Indian Ink’s play, Kiss the Fish, will be coming to Dunedin soon. Mandy Te caught up with Jacob Rajan to understand his background and how the Indian Ink Theatre Company was born.
What personally drew you towards acting and pursuing acting professionally?
I was never into performance art. I did do a science degree at Otago University; it was there that I realised that I really hated science. But I found myself gravitating towards the arts. The science part really didn’t do it for me and it was something I was doing for my parents, really.
It was only once I left university that it felt like I left a deprivation tank and I started exploring all those other things. I joined a theatre club, I finished my piano exam, I took up painting classes — I was doing everything other than science. I started studying theatre and education. I felt like this was something I really enjoyed and was good at; my tutor encouraged me to audition for drama school and I did. I didn’t actually graduate from drama school until I was 27.
What inspired you and Justin to create the Indian Ink Theatre Company?
A desperate need for work. We both had just graduated from our respective drama schools and particularly me, as an Indian, I wasn’t going to get a lot of work sitting around waiting for the phone to ring. You know, the odd ad for curry paste or, you know, a weird role in a fantasy play or something were the only things that were coming up. I sort of entered drama school with the idea that I’d create my own work anyway.
I strongly believe in having a director as an outside eye. Even when you’re creating your own work, you need somebody else, and Justin fell out of the sky as the ideal candidate because he graduated from a drama school that specialised in the stuff that I was really interested in. We met and shook hands over a cup of coffee, and the Indian Ink Theatre Company was born.
How did the name for your theatre company come about?

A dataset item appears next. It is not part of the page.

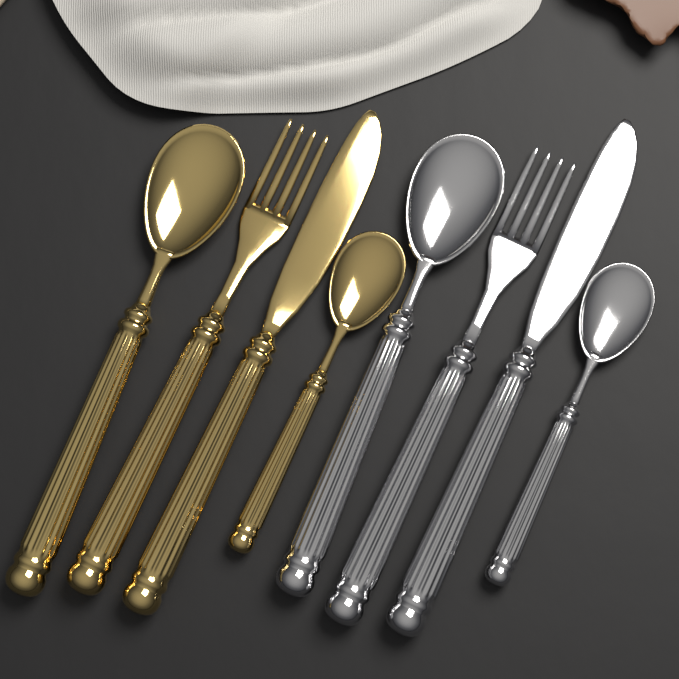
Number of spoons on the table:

When I graduated from National Drama School, I was the first Indian to ever graduate so it was definitely this new perspective [that influenced it]. Justin isn’t Indian, but he has got such a great, amazing kind of structural brain. He actually trained as an architect originally. He works very strongly with the designer so all that he is bringing to our partnership.
So it was smooth sailing, kind of.
Yeah, it’s coming up to twenty years next year, which is pretty phenomenal for any company, let alone a theatre company — in this country, anyway. Funnily enough, when we first met, we decided that we were only going to be around for three plays because we looked at the templates for theatre companies in New Zealand. They seemed to last maybe five years max and then just fall apart because of the economic stress or creative differences. So we said, okay, we’ll just do three plays. But by the end of The Pickle King, we still had a lot of creative grunt left and we renewed our vows and we created another three plays after that and we’re still going.
Your play, Kiss the Fish, will be coming to Dunedin soon. Can you tell me a little about the inspiration for the play and what the collaboration process was like when it came to bringing Kiss the Fish to life?
Justin was in Malaysia, staying on an island called Penang Island. He was in poorer tourist accommodation, but up the hill from him was a five-star resort. It was entirely occupied by monkeys. The jungle had taken it back, and when he got to asking the locals what had happened, they said the developers had come in and they hadn’t sorted any submissions for the village; they just started building this resort but they hadn’t secured the water rights, which rested with the village. The village said no and, without water for their taps or swimming pools, the developers had to walk away. Then the monkeys took over.
That image of a fully functional five-star resort occupied by monkeys was a haunting one that had lingered with Justin over many years. So when we came to write this play, we had also been in Bali — another beautiful island — and there were a bunch of these resorts all around the place. The resorts were made and the jungle was slowly taking them back too.
In Bali, we fell in love with the Balinese mask tradition and they have this amazing comic mask called Topeng and we established a relationship with a mask carver and he made a bunch of masks that we were going to use in a show but we didn’t really have a show to do it and so, then, Kiss the Fish was born.
Do you have any advice for people interested in pursuing theatre as a profession?
One of my favourite quotes is “film will make you famous, TV will make you rich, theatre will make you good”. I think if you’re going to pursue theatre, you have really got to be passionate about it because, honestly, there is not a lot of money in it. Think carefully about pursuing that and really know that that’s what you want to do.